Transcribe the records below exactly, from the line with "text Για να" to the line with "text α) χειλικά", including both of those lines.
## Begin Material supplied
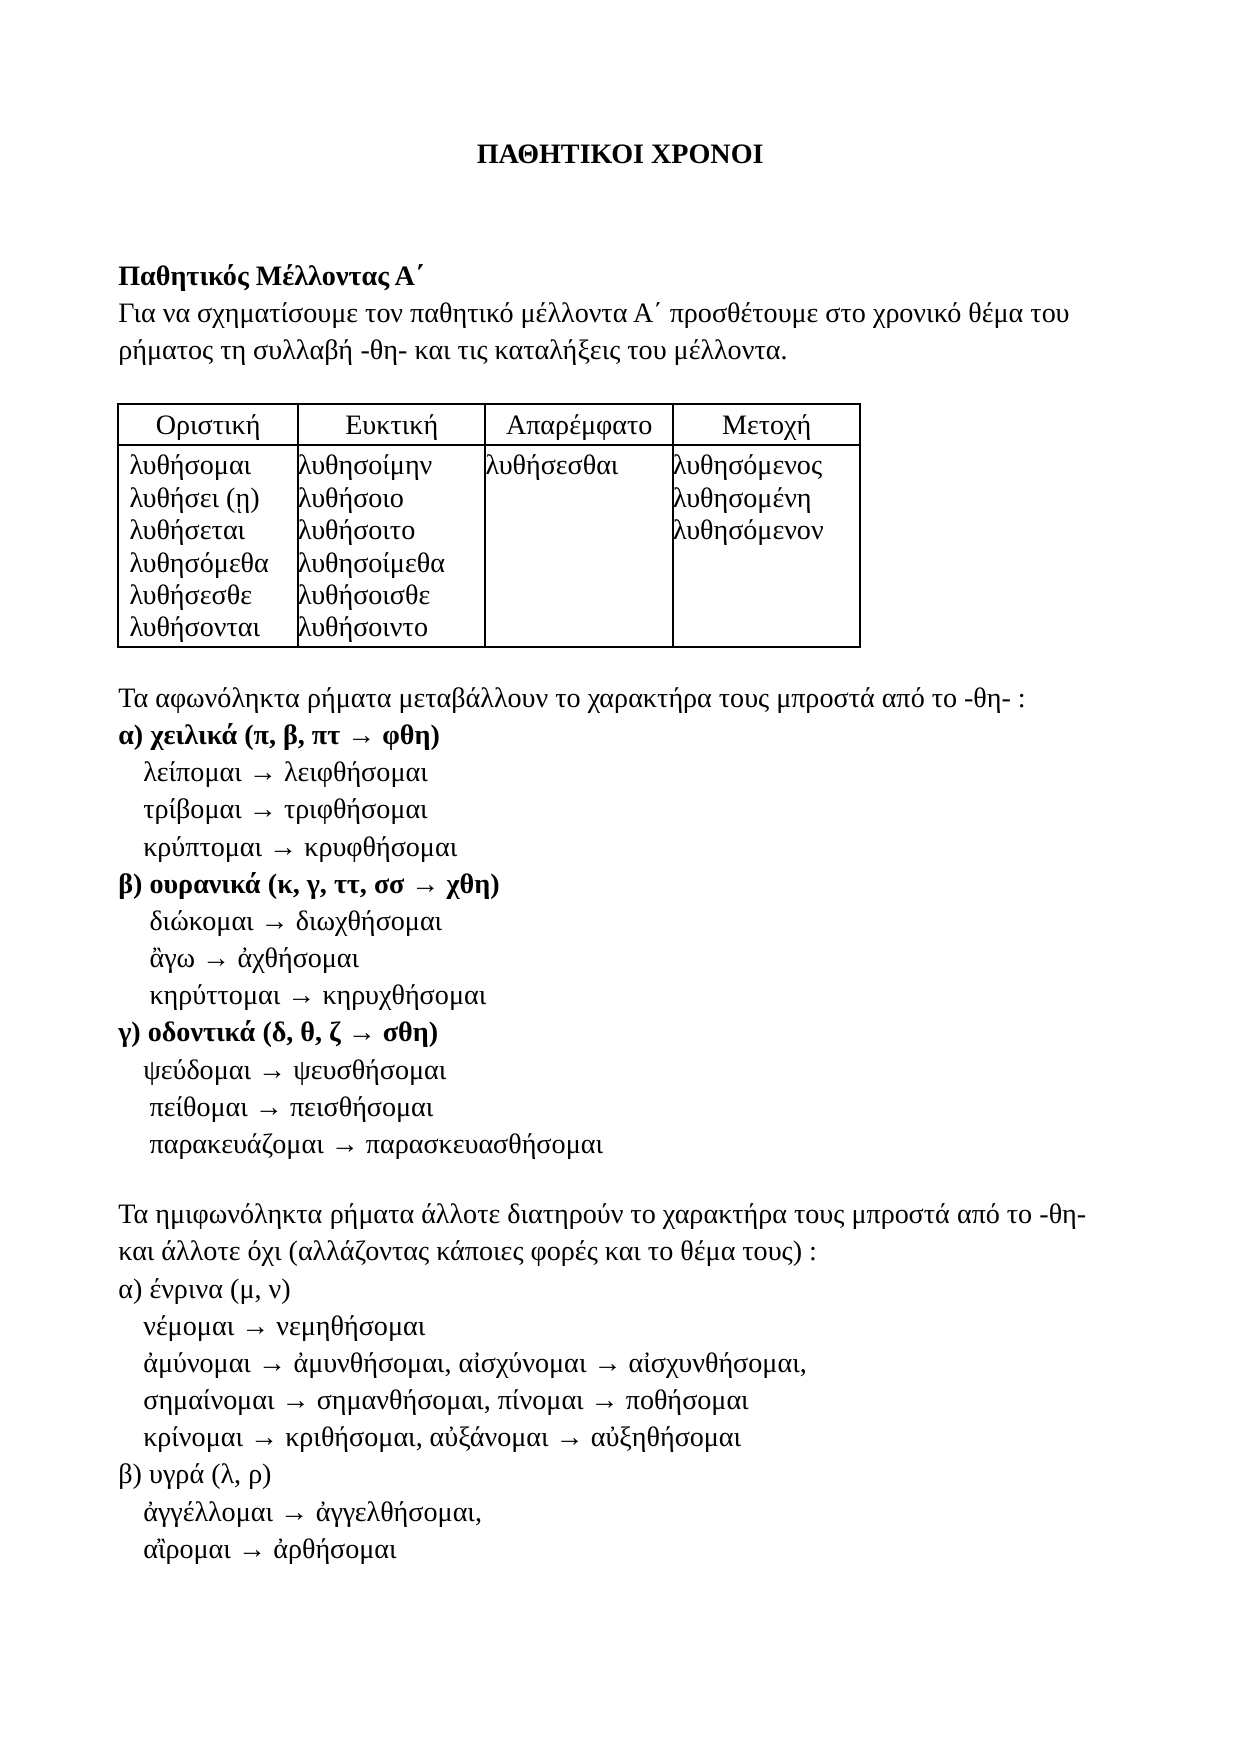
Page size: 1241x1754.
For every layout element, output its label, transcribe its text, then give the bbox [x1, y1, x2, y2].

text Για να σχηματίσουμε τον παθητικό μέλλοντα Α΄ προσθέτουμε στο χρονικό θέμα του ρήματος τη συλλαβή -θη- και τις καταλήξεις του μέλλοντα. [118, 296, 1122, 365]
text πείθομαι → πεισθήσομαι [118, 1090, 1122, 1122]
text α) ένρινα (μ, ν) [118, 1272, 1122, 1304]
text ἂγω → ἀχθήσομαι [118, 941, 1122, 973]
text Παθητικός Μέλλοντας Α΄ [118, 258, 1122, 291]
text β) υγρά (λ, ρ) [118, 1458, 1122, 1490]
text λείπομαι → λειφθήσομαι [118, 755, 1122, 788]
text α) χειλικά (π, β, πτ → φθη) [118, 718, 1122, 750]
table_cell λυθήσομαι λυθήσει (ῃ) λυθήσεται λυθησόμεθα λυθήσεσθε λυθήσονται [119, 446, 297, 646]
table_header Απαρέμφατο [486, 405, 672, 443]
text διώκομαι → διωχθήσομαι [118, 904, 1122, 936]
text σημαίνομαι → σημανθήσομαι, πίνομαι → ποθήσομαι [118, 1383, 1122, 1416]
text β) ουρανικά (κ, γ, ττ, σσ → χθη) [118, 867, 1122, 899]
text ἀμύνομαι → ἀμυνθήσομαι, αἰσχύνομαι → αἰσχυνθήσομαι, [118, 1346, 1122, 1378]
text παρακευάζομαι → παρασκευασθήσομαι [118, 1127, 1122, 1159]
text Τα αφωνόληκτα ρήματα μεταβάλλουν το χαρακτήρα τους μπροστά από το -θη- : [118, 681, 1122, 713]
text ἀγγέλλομαι → ἀγγελθήσομαι, [118, 1495, 1122, 1527]
text Τα ημιφωνόληκτα ρήματα άλλοτε διατηρούν το χαρακτήρα τους μπροστά από το -θη- και άλλοτε όχι (αλλάζοντας κάποιες φορές και το θέμα τους) : [118, 1197, 1122, 1267]
text γ) οδοντικά (δ, θ, ζ → σθη) [118, 1016, 1122, 1048]
text νέμομαι → νεμηθήσομαι [118, 1309, 1122, 1341]
table_cell λυθησόμενος λυθησομένη λυθησόμενον [674, 446, 859, 646]
text κηρύττομαι → κηρυχθήσομαι [118, 978, 1122, 1011]
text τρίβομαι → τριφθήσομαι [118, 792, 1122, 825]
text ψεύδομαι → ψευσθήσομαι [118, 1053, 1122, 1085]
text ΠΑΘΗΤΙΚΟΙ ΧΡΟΝΟΙ [324, 137, 916, 169]
text αἲρομαι → ἀρθήσομαι [118, 1532, 1122, 1564]
table_cell λυθησοίμην λυθήσοιο λυθήσοιτο λυθησοίμεθα λυθήσοισθε λυθήσοιντο [299, 446, 484, 646]
table_header Μετοχή [674, 405, 859, 443]
table_header Οριστική [119, 405, 297, 443]
text κρύπτομαι → κρυφθήσομαι [118, 829, 1122, 862]
table_header Ευκτική [299, 405, 484, 443]
table_cell λυθήσεσθαι [486, 446, 672, 646]
text κρίνομαι → κριθήσομαι, αὐξάνομαι → αὐξηθήσομαι [118, 1420, 1122, 1453]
## End Material supplied
### Solved problem
text Για να σχηματίσουμε τον παθητικό μέλλοντα Α΄ προσθέτουμε στο χρονικό θέμα του ρήματος τη συλλαβή -θη- και τις καταλήξεις του μέλλοντα. [118, 296, 1122, 365]
text πείθομαι → πεισθήσομαι [118, 1090, 1122, 1122]
text α) ένρινα (μ, ν) [118, 1272, 1122, 1304]
text ἂγω → ἀχθήσομαι [118, 941, 1122, 973]
text Παθητικός Μέλλοντας Α΄ [118, 258, 1122, 291]
text β) υγρά (λ, ρ) [118, 1458, 1122, 1490]
text λείπομαι → λειφθήσομαι [118, 755, 1122, 788]
text α) χειλικά (π, β, πτ → φθη) [118, 718, 1122, 750]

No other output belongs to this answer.